-- Entries provided follows --

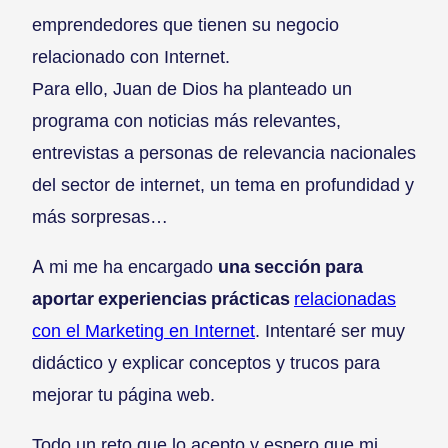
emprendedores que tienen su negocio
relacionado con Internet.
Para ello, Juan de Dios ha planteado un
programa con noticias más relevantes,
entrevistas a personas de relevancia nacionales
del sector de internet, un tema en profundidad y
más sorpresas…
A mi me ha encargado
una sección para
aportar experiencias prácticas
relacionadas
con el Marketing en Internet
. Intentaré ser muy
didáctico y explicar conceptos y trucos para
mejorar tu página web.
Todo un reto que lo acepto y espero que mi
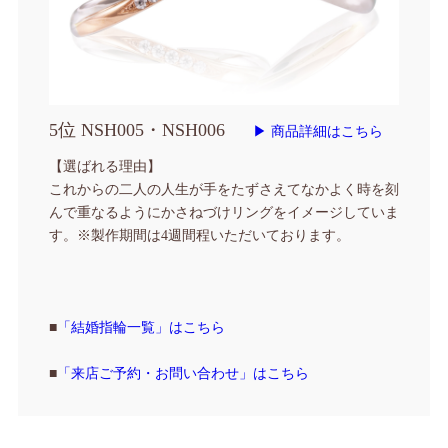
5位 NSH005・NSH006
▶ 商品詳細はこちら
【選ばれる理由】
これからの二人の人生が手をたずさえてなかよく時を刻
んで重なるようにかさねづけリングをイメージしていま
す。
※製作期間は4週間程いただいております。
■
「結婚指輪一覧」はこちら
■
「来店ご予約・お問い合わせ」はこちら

-- Entries provided concluded --

▶ _To do_
Your copy should match the records above exactly, except that it contains no pictures.

▶ _Problem solution_
emprendedores que tienen su negocio
relacionado con Internet.
Para ello, Juan de Dios ha planteado un
programa con noticias más relevantes,
entrevistas a personas de relevancia nacionales
del sector de internet, un tema en profundidad y
más sorpresas…
A mi me ha encargado
una sección para
aportar experiencias prácticas
relacionadas
con el Marketing en Internet
. Intentaré ser muy
didáctico y explicar conceptos y trucos para
mejorar tu página web.
Todo un reto que lo acepto y espero que mi
5位 NSH005・NSH006
▶ 商品詳細はこちら
【選ばれる理由】
これからの二人の人生が手をたずさえてなかよく時を刻
んで重なるようにかさねづけリングをイメージしていま
す。
※製作期間は4週間程いただいております。
■
「結婚指輪一覧」はこちら
■
「来店ご予約・お問い合わせ」はこちら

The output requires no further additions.